The other unique technology employed is LDL (Low Density Layer). This is a viscoelastic padding that is strategically layered throughout the interior. It offers MIPS and D30 style protection, all rolled into one.
In a linear impact, Kali claims this material can reduce low-G impacts by up to 30% and rotational impacts by up to 25%. Leatt uses a similar material in their helmets, albeit with a different shape and color. We can’t speak to the effectiveness of these materials in a crash, but it makes us feel better knowing they’re there just in case.
In addition to class leading safety features, Kali has packed the Interceptor with all the amenities you’d expect in a premium priced helmet. There’s a removable accessory mount for running a light or GoPro, that’s also designed to break away in a crash. And it actually works. The only bummer is the “light mount” is a universal mount that mimics a handlebar, so it is not a perfect match for every trail illuminator.
The ratchet system made by BOA works easily with one hand. The low profile ensures it doesn’t snag on backpacks or jackets, and it applies even pressure to your head. The helmet sits low and offers deep coverage. The overall shape is round and runs true to size. Unlike previous Kali models, the S/M is actually small enough to accommodate riders with smaller heads. We didn’t test the L/XL, so we can’t speak to that fit.
The three-position visor is marketed as being goggle friendly. In the lowest position, it had a tendency to obscure our vision. The next ratchet up offered better line of sight, but looked goofy. In the top position, the visor will clear a mid-sized goggle but is not quite high enough for larger goggles such as the Oakley Airbrake MX. That’s all fine, except the visor feels flimsy. In just normal operation, it has a tendency to sit crooked and ours eventually snapped off. We’d heard reports of other visors snapping, so we reached out to Kali for comment:
“We are aware that some consumers have experienced damaged visors on the Interceptors during normal use. This is an issue unique to the first run of Interceptors. We have already made a running change to the Interceptor visor mold to strengthen the indexing pin and eliminate this issue from occurring. All future production runs of the Interceptor will feature this updated visor. If a consumer has an issue with their Interceptor, they can contact us at 1-888-PRO-KALI or firstname.lastname@example.org.”
Considering this is a premium product at a premium price, the flimsy visor is a letdown. But it’s the only real flaw in an otherwise well thought out piece of safety equipment. And Kali backs all of their helmets with a lifetime crash replacement. What that means is if you crash your helmet, they will replace it. You’re only responsible for shipping fees.
The final point worth touching upon is ventilation. If you’ve worn the Kali Maya, the Interceptor breathes noticeably better. It’s not quite on par with the Specialized Ambush, but it’s not bad. However, the helmet has a minimalist brow pad. Heavy sweaters may encounter issues with dripping.

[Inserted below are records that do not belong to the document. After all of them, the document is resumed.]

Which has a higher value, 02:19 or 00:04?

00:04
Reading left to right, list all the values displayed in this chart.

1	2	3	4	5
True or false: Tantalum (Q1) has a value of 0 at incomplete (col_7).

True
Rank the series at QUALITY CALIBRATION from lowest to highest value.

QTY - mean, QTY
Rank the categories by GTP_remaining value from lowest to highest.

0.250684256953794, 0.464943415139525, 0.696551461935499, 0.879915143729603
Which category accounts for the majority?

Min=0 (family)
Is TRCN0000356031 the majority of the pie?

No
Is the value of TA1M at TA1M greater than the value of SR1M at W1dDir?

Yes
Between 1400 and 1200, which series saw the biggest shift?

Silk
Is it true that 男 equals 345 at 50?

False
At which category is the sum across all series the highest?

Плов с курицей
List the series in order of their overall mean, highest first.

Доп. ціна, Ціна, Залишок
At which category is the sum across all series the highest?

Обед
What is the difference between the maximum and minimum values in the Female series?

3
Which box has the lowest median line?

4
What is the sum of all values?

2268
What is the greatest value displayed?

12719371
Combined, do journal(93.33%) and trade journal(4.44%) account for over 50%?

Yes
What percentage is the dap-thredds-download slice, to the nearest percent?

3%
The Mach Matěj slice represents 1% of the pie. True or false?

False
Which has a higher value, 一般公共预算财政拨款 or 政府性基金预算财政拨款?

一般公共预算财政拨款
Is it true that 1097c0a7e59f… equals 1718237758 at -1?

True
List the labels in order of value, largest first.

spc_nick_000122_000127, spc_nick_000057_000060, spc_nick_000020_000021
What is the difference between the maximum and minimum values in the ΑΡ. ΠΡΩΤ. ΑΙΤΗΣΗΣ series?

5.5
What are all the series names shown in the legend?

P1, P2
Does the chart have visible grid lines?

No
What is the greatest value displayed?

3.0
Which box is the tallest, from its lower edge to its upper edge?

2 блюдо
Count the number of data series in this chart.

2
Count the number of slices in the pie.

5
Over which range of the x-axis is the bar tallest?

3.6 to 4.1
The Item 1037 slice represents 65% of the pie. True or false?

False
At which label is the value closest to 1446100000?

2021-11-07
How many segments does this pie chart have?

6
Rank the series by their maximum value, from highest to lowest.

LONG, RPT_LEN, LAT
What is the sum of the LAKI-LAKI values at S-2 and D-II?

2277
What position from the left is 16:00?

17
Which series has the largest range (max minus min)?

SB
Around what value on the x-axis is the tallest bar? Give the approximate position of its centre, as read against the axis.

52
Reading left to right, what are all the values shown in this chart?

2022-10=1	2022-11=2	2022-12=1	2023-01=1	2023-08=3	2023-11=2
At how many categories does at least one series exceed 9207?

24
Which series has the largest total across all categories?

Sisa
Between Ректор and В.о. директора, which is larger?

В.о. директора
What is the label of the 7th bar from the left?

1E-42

When it comes to buying a new helmet, it’s ultimately up to you to decide what your head is worth. Most helmets meet the same certification and there is no standard that proves these additional safety features work. If you prefer to err on the side of caution, the Kali Interceptor delivers some of the most advanced safety technology on the market. It’s also backed by a crash replacement policy. As long as you can live with the flimsy visor and the poor sweat management, we think it’s well worth the money.